DIRECTIONS
(a) Using the thread below on checking whether every subarray has a unique element, decide whether each statement agrees with it: (i) the asker wants an algorithm of N log N complexity; (ii) the sequence 3 1 2 1 2 5 6 satisfies the property; (iii) the answer says the two parts on either side of SplitPoint must be checked together. Give yes or no for each, with the deciding words quoted from the thread.
(b) Resume the thread on checking whether every subarray has a unique element, continuing the answer after its final sentence.
***** EXTRACTED TEXT
# Algorithm for checking if all subarrays have an unique element

How to check if all subarrays of the array contain at least one unique element for NlogN complexity, where N is the length of the array?

For example:

3 1 2 1 2 5 6 - doesn't satisfy the property (1 2 1 2 has no unique elements)

1 2 1 3 1 4 1 5 - satisfies the property

• Welcome to Computer Science! Note that you can use LaTeX here to typeset mathematics in a more readable way. See here for a short introduction. – FrankW Sep 29 '14 at 18:17
• What have you tried? Where did you get stuck? We want to help you with your specific problems, not just do your (home-)work. However, as it is we don't know what this problem is and thus how to help. See here for a relevant discussion. If you are uncertain how to improve your question, why not ask around in Computer Science Chat? – FrankW Sep 29 '14 at 18:18
• Your question is very unclear. What does subarray mean for you and what does "unique element" mean - your example doesn't help at all – d'alar'cop Sep 29 '14 at 18:30
• If you mean "subarrays" to mean "any subset of the elements of the array", and does not need to be proper, this would amount to checking if all elements are unique. – Ryan Sep 29 '14 at 18:36
• @questioner You should update your question with your clarifications. We shouldn't have to read the comments in order to understand your question. – Yuval Filmus Sep 29 '14 at 19:44

You can use use a divide and conquer type approach. Consider a function isGood(sequence) that answers your question. isGood() must have access to a data structure that keeps the frequency of sequence's elements in sorted order. The least frequent element must be unique, otherwise the whole sequence itself breaks your rule. Consider this element to have position SplitPoint in your array. Note that now you only have to answer your question for sequence[1...SplitPoint - 1] and sequence[SplitPoint + 1... N] independently (they should both say GOOD). This is because the element at SplitPoint guarantees that all subarrays that contain it are alright.
**********
***** MATERIAL SHOWN
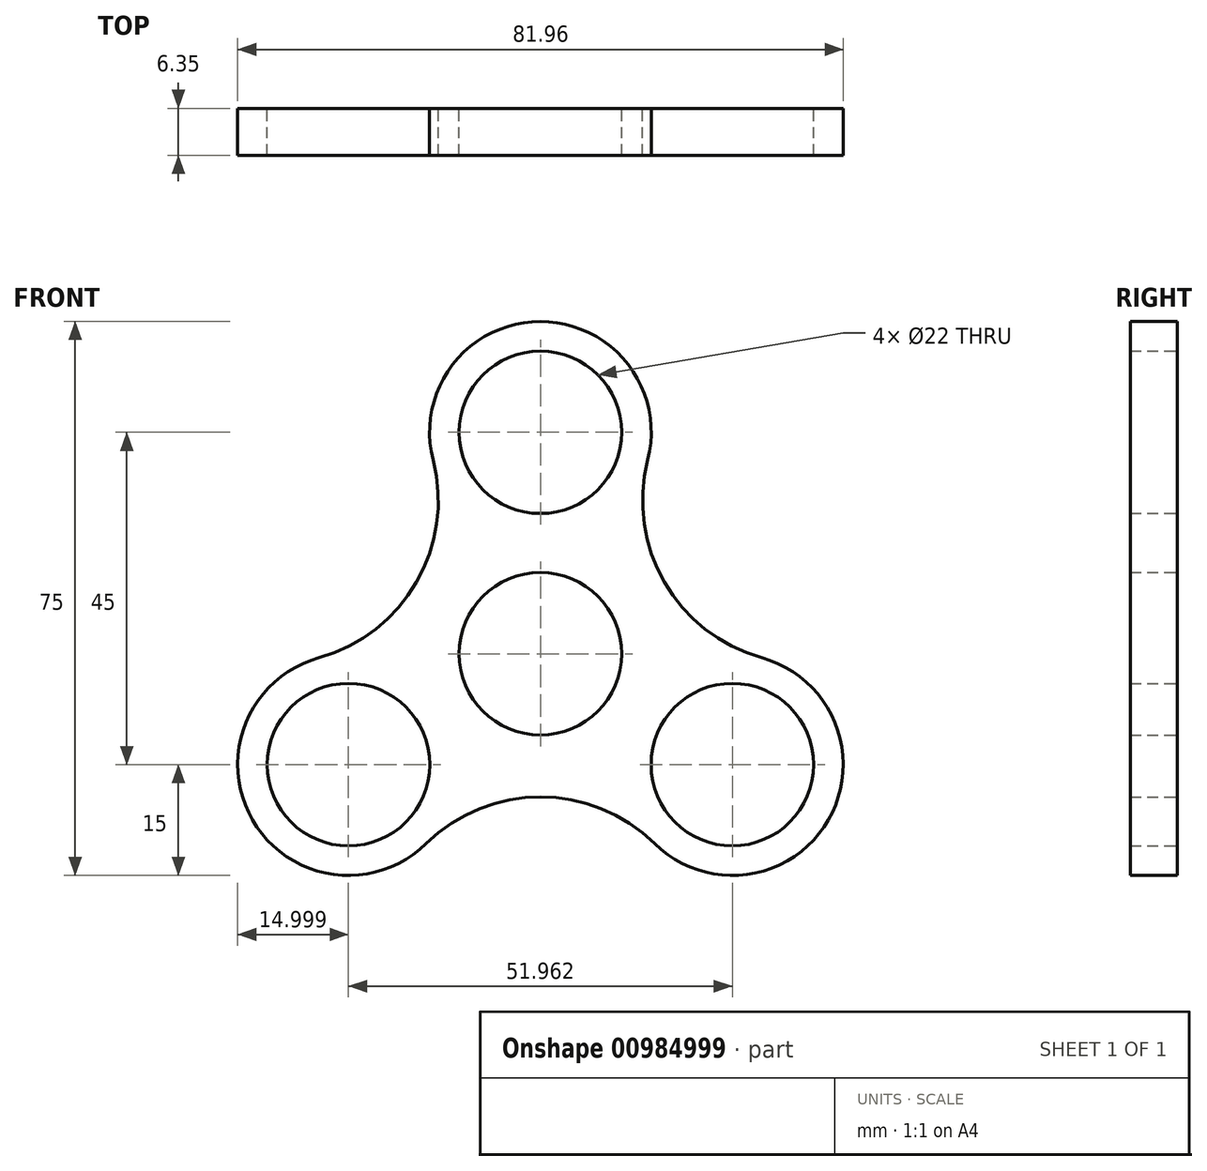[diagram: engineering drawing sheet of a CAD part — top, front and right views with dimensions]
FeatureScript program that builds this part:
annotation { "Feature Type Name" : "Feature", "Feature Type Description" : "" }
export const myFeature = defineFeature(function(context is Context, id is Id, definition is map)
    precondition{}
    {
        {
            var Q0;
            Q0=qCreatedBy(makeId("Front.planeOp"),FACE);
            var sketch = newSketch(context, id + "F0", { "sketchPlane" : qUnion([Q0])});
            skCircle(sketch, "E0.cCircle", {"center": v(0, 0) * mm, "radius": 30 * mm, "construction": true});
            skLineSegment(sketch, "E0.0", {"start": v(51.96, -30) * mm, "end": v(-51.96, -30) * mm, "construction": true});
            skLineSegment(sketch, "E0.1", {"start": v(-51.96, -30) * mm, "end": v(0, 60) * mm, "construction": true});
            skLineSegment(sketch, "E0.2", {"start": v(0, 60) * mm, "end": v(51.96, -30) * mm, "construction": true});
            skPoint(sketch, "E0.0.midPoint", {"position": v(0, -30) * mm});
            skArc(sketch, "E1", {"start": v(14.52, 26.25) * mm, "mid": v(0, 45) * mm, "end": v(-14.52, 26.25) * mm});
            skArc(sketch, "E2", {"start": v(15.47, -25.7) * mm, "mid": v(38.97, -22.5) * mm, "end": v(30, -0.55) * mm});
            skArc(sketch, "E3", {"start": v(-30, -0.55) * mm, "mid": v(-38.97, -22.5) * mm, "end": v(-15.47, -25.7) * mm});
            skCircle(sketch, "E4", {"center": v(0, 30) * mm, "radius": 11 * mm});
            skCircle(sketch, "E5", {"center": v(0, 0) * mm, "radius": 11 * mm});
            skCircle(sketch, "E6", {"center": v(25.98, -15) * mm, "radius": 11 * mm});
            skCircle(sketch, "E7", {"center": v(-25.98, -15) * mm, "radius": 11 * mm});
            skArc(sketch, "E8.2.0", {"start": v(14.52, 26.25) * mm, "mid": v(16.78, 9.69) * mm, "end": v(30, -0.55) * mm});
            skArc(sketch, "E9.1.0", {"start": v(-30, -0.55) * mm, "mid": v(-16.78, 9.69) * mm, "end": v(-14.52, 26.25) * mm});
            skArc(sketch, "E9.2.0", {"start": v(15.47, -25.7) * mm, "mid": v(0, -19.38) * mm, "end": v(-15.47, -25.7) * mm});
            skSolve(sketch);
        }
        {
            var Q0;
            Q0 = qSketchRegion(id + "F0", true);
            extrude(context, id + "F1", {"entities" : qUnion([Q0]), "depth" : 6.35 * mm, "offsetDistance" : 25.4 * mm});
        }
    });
**********
ANSWERS FOR THE TASKS
(a)
(i) Yes: "for NlogN complexity"
(ii) No: "doesn't satisfy the property (1 2 1 2 has no unique elements)"
(iii) No: "independently (they should both say GOOD)"

(b)
Ideally, SplitPoint would be in the middle of the array (this would guarantee $$N \log (N)$$). Obviously, this may not happen in general. However, notice that the bulk of your computation in isGood() involves computing the frequency table. When you split the sequence into two and recurse on the parts, you don't have to rebuild the two frequency tables again. You can split the big one into two in $$O(\text{the smaller one's size})$$. Given that the smaller part is always less than half the total size, this guarantees $$(N log(N)) * Q$$ time, where $$Q$$ is the complexity of modifying the frequency of an element (you can get $$log(N)$$ with any BST). To see why, consider the process backwards: each time you're uniting two disjoint sets in complexity $$O(\text{size of the smallest})$$. The total size of all the sets is N, therefore if you keep an eye on a particular element, it can't be in the smaller part more than $$log(N)$$ times.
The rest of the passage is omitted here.